DOCUMENT EXTRACT:
In [1]:
from IPython.core.display import display, HTML
display(HTML("<style>.container { width:100% !important; }</style>"))

### Data Format

{
  'year': 2016.0,
  'month': 1.0,
  'data': [{
        'title': 'EXAMPLE TITLE',
        'year': 2016.0,
        'month': 1.0,
        'day': 20.0,
        'tfidf': [['word1', 0.051231], ['word2', 0.031231]],
        'polarity': 0.1231241, 
        'subjectivity': 0.1241231
      }]
}

In [2]:
import os
import math
import json
import pandas as pd
import pyspark
import pyspark
from pyspark import SparkContext
from textblob import TextBlob as tb

import nltk
nltk.download('punkt')

[nltk_data] Downloading package punkt to /home/willc97/nltk_data...
[nltk_data]   Package punkt is already up-to-date!


True

In [None]:
os.environ['SPARK_LOCAL_IP'] = 'localhost'
sc = pyspark.SparkContext(appName='News Articles')

sc.stop()

In [17]:
def tf(word, blob):
    return blob.words.count(word) / len(blob.words)

def n_containing(word, bloblist):
    return sum(1 for blob in bloblist if word in blob)

(Data listing)
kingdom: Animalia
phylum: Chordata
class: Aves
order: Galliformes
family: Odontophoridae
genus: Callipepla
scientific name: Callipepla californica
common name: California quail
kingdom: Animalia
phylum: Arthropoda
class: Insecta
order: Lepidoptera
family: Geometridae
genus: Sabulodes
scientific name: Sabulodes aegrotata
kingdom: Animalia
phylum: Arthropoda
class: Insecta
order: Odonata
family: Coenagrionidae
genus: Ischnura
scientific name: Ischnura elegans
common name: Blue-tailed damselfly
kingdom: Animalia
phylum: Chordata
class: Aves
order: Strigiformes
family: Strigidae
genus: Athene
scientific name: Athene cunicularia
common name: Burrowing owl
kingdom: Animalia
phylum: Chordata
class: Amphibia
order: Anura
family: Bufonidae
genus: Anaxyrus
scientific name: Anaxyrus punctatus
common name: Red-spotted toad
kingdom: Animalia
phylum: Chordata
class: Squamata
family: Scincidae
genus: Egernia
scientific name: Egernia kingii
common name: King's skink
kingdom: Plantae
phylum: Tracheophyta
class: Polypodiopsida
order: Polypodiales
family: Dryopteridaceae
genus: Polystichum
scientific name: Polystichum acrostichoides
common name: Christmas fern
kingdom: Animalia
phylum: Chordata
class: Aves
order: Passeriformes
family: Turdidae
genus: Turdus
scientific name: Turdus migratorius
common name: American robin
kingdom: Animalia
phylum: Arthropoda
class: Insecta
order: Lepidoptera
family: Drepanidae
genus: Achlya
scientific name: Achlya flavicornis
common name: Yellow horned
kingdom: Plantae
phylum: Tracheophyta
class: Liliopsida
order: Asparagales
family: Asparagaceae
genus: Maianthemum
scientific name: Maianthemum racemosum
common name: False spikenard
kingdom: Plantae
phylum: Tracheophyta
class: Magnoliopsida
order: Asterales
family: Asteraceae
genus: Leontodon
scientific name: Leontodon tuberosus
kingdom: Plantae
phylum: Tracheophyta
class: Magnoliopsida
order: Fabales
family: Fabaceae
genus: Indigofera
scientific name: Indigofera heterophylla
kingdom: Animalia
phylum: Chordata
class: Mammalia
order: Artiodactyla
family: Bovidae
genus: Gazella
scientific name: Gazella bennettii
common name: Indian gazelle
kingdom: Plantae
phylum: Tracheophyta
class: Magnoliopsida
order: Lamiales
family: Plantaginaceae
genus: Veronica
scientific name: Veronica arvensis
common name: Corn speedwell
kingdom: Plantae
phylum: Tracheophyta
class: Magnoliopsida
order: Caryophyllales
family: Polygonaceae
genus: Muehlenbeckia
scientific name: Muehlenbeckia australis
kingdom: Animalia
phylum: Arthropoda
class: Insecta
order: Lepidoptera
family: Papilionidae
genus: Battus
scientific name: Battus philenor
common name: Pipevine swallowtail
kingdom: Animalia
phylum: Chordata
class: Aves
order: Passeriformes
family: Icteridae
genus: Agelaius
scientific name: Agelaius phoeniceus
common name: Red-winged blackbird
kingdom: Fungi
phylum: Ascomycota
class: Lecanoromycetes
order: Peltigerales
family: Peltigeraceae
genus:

CHALLENGE 1: In the notebook extract, list every key in the entry inside 'data' under "Data Format".
CHALLENGE 2: Go on with the notebook extract, picking up after its last line of code.
This data listing was taken from a separate source.

ANSWER 1: 'title', 'year', 'month', 'day', 'tfidf', 'polarity', 'subjectivity'

ANSWER 2:
def idf(word, bloblist):
    return math.log(len(bloblist) / (1 + n_containing(word, bloblist)))

def tfidf(word, blob, bloblist):
    return tf(word, blob) * idf(word, bloblist)
    
def strtolower(s):
    return s.lower()

def analyze_news_articles(args):
    input_folder, output_folder, articles_name = args
    articles = os.path.join(input_folder, articles_name)
    
    month_df = pd.read_csv(articles)
    print("Analyzing {name} which has {num_articles} articles".format(name=articles_name, num_articles=len(month_df)))
    
    results = dict()
    results['data'] = list()
    
    for day in range(1, 31+1):
        day_df = month_df.where(month_df.day == day).dropna()
        if len(day_df) == 0:
            continue 
        print("Day {day}: {num_articles} articles".format(day=day, num_articles=len(day_df)))
        titles = list(day_df.title)
        years = list(day_df.year)
        months = list(day_df.month)
        contents = list(day_df.content)
        bloblist = list(map(tb, list(map(strtolower, contents))))
        
        results['year'] = years[0]
        results['month'] = months[0]
        
        for i, blob in enumerate(bloblist):
            scores = {word: tfidf(word, blob, bloblist) for word in blob.words}
            sorted_words = sorted(scores.items(), key=lambda x: x[1], reverse=True)

            result = dict()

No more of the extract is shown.